Heritage Minister Jimmy Deenihan’s remarks that he wished he had not taken on part of his portfolio have been criticised by a conservation charity.
The Irish Wildlife Trust (IWT) said the arts and culture minister had taken a “dim view” of the heritage part of his brief after he remarked “part of me wishes that the portfolio had been kept to arts, sports and tourism”.
He was explaining to The Kerryman newspaper that he would argue to Europe that some bog owners should be allowed to continue to cut turf. He said his “sympathies are first and foremost with the turf-cutters, including members of my own extended family on Moanveanlagh”, referring to bogs in his local county.
“Part of me wishes that the portfolio had been kept to arts, sports and tourism, but that wasn’t the case and I have to accept responsibility on behalf of the Irish State on this issue.”
Pádraic Fogarty, IWT chairman, said at a time when nature is under threat, it was “disappointing and disheartening to read how our minister in charge of conserving the natural heritage has so little enthusiasm for his job”.
He said the minister should be “championing the rich diversity of life in this county” but instead has stated “that his priorities lie with a small vested interest, including his extended family”.
The Government intends to send a delegation to Brussels to meet the EU Commission in an attempt to resolve the grievances of raised bog owners. “We will press them for flexibility on the matter to see if anything can be done for our turf cutters,” Mr Deenihan said.

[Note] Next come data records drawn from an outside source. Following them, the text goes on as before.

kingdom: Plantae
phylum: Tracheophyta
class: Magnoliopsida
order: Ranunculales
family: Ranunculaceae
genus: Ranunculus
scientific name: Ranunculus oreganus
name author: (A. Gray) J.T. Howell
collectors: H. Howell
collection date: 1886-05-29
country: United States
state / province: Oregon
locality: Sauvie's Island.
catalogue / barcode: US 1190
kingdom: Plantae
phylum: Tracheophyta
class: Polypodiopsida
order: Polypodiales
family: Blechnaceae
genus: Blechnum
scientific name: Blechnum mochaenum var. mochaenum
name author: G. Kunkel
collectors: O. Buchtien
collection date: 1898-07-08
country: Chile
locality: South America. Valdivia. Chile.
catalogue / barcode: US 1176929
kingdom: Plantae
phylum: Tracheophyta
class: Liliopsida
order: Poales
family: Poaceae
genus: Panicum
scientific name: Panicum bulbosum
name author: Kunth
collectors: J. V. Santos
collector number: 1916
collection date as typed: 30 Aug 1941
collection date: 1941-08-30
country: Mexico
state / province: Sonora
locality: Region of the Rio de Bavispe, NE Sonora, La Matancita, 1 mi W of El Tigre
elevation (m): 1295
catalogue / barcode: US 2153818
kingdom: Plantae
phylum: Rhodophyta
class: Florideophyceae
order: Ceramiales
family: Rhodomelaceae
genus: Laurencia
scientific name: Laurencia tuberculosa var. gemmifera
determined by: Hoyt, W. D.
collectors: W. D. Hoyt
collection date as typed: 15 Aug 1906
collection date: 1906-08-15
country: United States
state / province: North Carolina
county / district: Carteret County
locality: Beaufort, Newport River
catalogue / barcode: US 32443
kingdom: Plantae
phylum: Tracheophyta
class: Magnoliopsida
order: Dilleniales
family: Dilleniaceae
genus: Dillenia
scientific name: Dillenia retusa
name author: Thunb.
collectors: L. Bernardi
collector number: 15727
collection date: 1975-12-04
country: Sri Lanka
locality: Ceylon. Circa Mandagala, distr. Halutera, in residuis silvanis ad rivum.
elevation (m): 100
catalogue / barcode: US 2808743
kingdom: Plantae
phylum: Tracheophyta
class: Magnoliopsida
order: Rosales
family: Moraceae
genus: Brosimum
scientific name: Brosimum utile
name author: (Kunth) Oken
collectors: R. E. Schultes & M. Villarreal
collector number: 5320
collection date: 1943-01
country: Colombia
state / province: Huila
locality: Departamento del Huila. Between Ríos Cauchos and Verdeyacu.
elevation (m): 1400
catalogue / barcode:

The Government gave in to Independent TD Luke “Ming” Flanagan’s efforts to oppose the turf-cutting ban, by allowing a Dáil motion to pass on the issue last week.
Mr Deenihan said this was not a cave in. “If I hadn’t withdrawn the Government amendment Deputy Flanagan’s motion could not have gone through. I did so to keep to a spirit of co-operation on this issue I have always pursued,” he said.